Le HCR appelle les Etats à reconnaître les besoins des personnes persécutées pour l'orientation sexuelle ou l'identité de genre

Points de presse, 1 octobre 2010

Ceci est un résumé des déclarations du porte-parole du HCR Melissa Fleming à qui toute citation peut être attribuée lors de la conférence de presse du 1 octobre 2010 au Palais des Nations à Genève.

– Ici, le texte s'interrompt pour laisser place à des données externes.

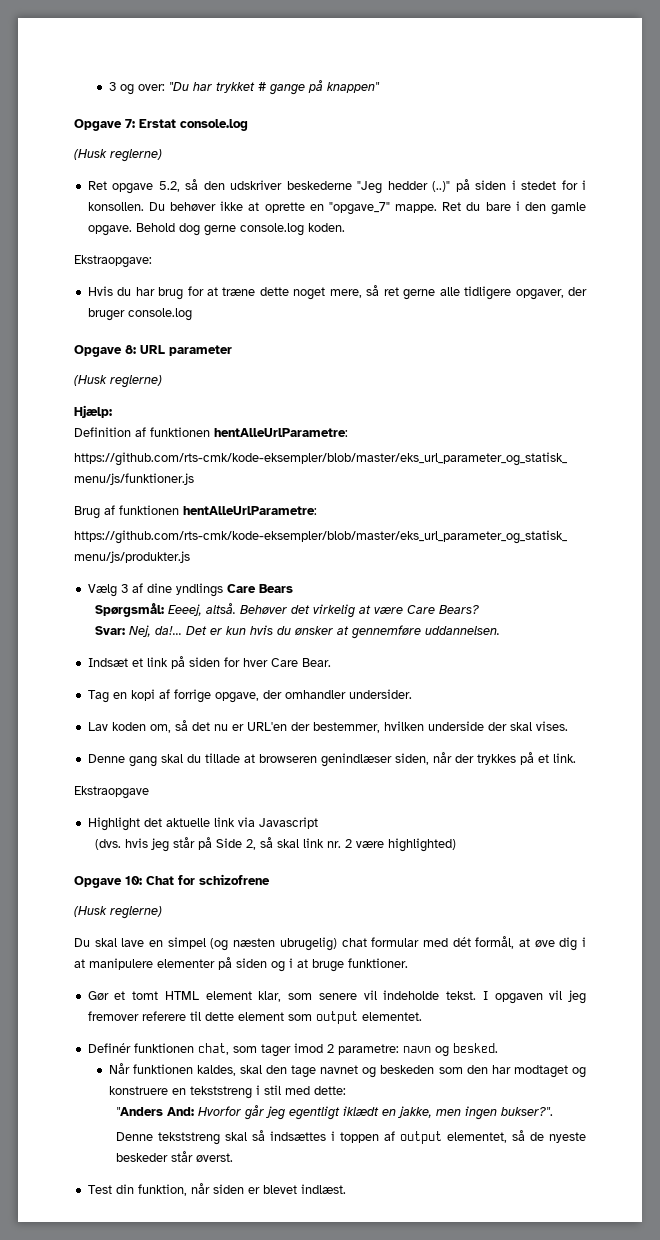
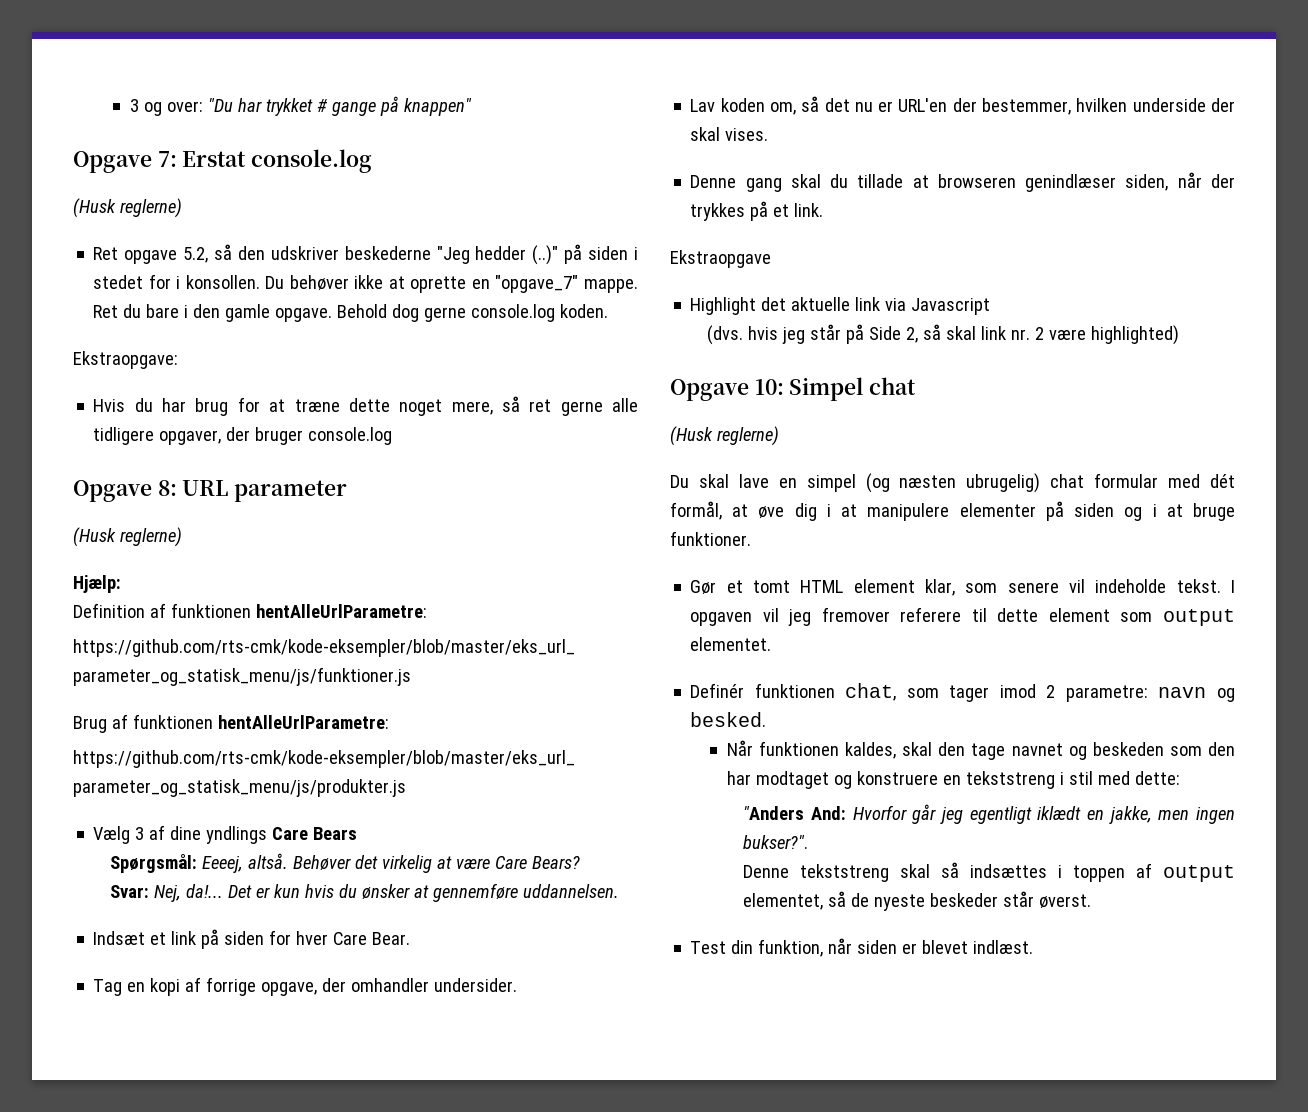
[146,874,270,885] Chat for schizofrene -> [789,377,917,401] Simpel chat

Le HCR procède actuellement à la révision de ses politiques en matière de protection des personnes fuyant la persécution du fait de leur orientation sexuelle ou de leur identité de genre. Cela englobe les demandeurs d'asile et les réfugiés des groupes des lesbiennes, des homosexuels, des bisexuels, des transsexuels et des intersexués. Nous appelons les Etats à soutenir cet engagement en renforçant la compréhension et la reconnaissance des vulnérabilités particulières de ces groupes.

Cette recommandation est faite à la lumière d'une enquête réalisée avant une réunion que nous avons organisée cette semaine avec des experts gouvernementaux, des organisations internationales, des ONG, des universitaires et des membres des instances judiciaires et concluant qu'à chaque étape du cycle de déplacement, ces groupes vulnérables étaient confrontés à des dangers, difficultés et discriminations. Le HCR estime que ces risques sont importants et ne doivent pas être occultés.

L'existence de lois criminalisant les relations entre personnes du même sexe dans de nombreux pays (y compris par la peine de mort dans sept pays) pose des problèmes considérables pour ces demandeurs d'asile et réfugiés. Ces lois, qu'elles soient appliquées ou non, entravent leur capacité d'obtenir une protection juridique nationale dans leurs pays d'origine. Quand ils fuient, ils sont souvent réticents à s'enregistrer en tant que demandeurs d'asile. Quand ils le font, il y a peu de chances qu'ils témoignent honnêtement sur la nature de leur persécution lors des audiences d'asile.

L'enquête a révélé que les membres de ces groupes sont davantage victimes de la violence sexuelle et liée au genre pendant la détention, tant dans leurs pays d'origine que dans les pays d'asile. Elle a également montré qu'ils sont davantage confrontés au risque de discrimination en milieu urbain et dans les camps de réfugiés.

Les solutions durables ont tendance à être plus limitées, l'intégration dans le pays d'asile et le retour dans le pays d'origine n'étant souvent pas possibles. Le HCR préconise la réinstallation pour ces personnes qui sont confrontées à un risque plus important du fait de leur appartenance à ce groupe social et l'agence pour les réfugiés appelle les pays de réinstallation à reconnaître leur vulnérabilité.

Les lignes directrices et les politiques du HCR seront révisées pour assurer à ce que la vulnérabilité particulière de ces groupes soit reconnue à toutes les étapes de notre interaction avec les réfugiés. La Convention de 1951 relative au statut des réfugiés énonce qu'un réfugié est une personne craignant avec raison d'être persécutée du fait de sa race, de sa religion, de sa nationalité, de son appartenance à un certain groupe social ou de ses opinions politiques et qui se trouve hors du pays dont elle a la nationalité et qui ne peut ou, du fait de cette crainte, ne veut se réclamer de la protection de ce pays. En 2008, nous avons publié une note d'orientation reconnaissant que les personnes persécutées en raison de leur orientation sexuelle et de leur identité de genre doivent être prises en considération sous le motif de « l'appartenance à un certain groupe social » énoncé dans la Convention.